札幌市南区真駒内に広がる「五輪団地群」。1972年の札幌冬季オリンピックの本部跡地に建てられた築47年のマンション群です。老朽化が進むこのエリアは、建て替えの噂も聞かれるようになりました。
オーナー様は学生時代にこの団地に住み、その後、社会人となり仕事でイギリス、ドイツ、フランスに赴任。62歳で定年を迎え、奥様と共に終の棲家として札幌の実家に戻ることを選択。元々は戻るつもりがなかったものの、お母様が大切に住んだこの家を手放すことができないという思いが、決断の決め手となりました。

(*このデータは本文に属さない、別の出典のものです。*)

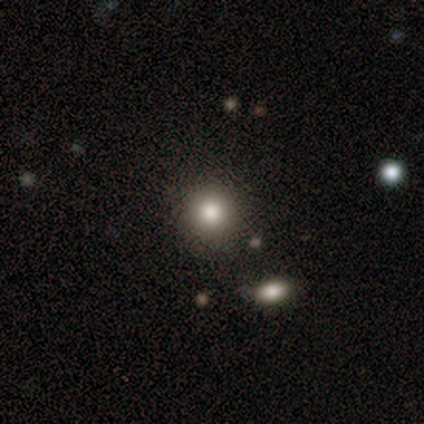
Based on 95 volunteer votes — This appears to be a smooth galaxy with no disk features (84%) that is round (94%). Merging: none (83%).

ただ今までの暮らしからは手狭で、一度もリフォームされず古びた状態。しかし、ヨーロッパで経験した「古さを受け入れつつ住み続ける」文化に触れてきたご主人は、この家の魅力を引き出せると確信していました。古いままの集中暖房や見えている配管すらも、工夫次第でデザインの一部に変えることができると感じたのです。
ご主人の趣味である切手集めがきっかけで、海外から輸入した「うなぎ」や「カニ」をモチーフにした独特の壁紙を採用。さらに、イギリスのヴィンテージタイルやフランスのアンティーク家具を巧みに取り入れ、古さと新しさを融合させた住空間を作り上げました。
外観は歴史を感じさせながらも、室内はまるでヨーロッパの街角にいるような佇まい。オーナーご夫妻のこだわりが詰まった自分らしい住まいが完成しました。
BEFORE
本プロジェクトは、築47年のマンションのリノベーションです。当時、物件は64㎡の3LDKという部屋構成でした。
47年間丁寧に使われてきた設備機器や仕上げ材は、その役目を終え、取り替える必要がありました。
部屋は角部屋で、札幌の美しい山々が見渡せる眺望が楽しめる3方向に開放的な窓が魅力でした。また、多趣味なご夫婦らしい多くの荷物量を考慮する必要がありました。
プランでは、服飾やプライベートな物はウォークインクローゼットや扉付き収納に収め、それ以外の荷物はディスプレイ可能な配置にしました。LDKと寝室の境界には腰壁を設け、東西を一体化することで光と風の通りを確保しました。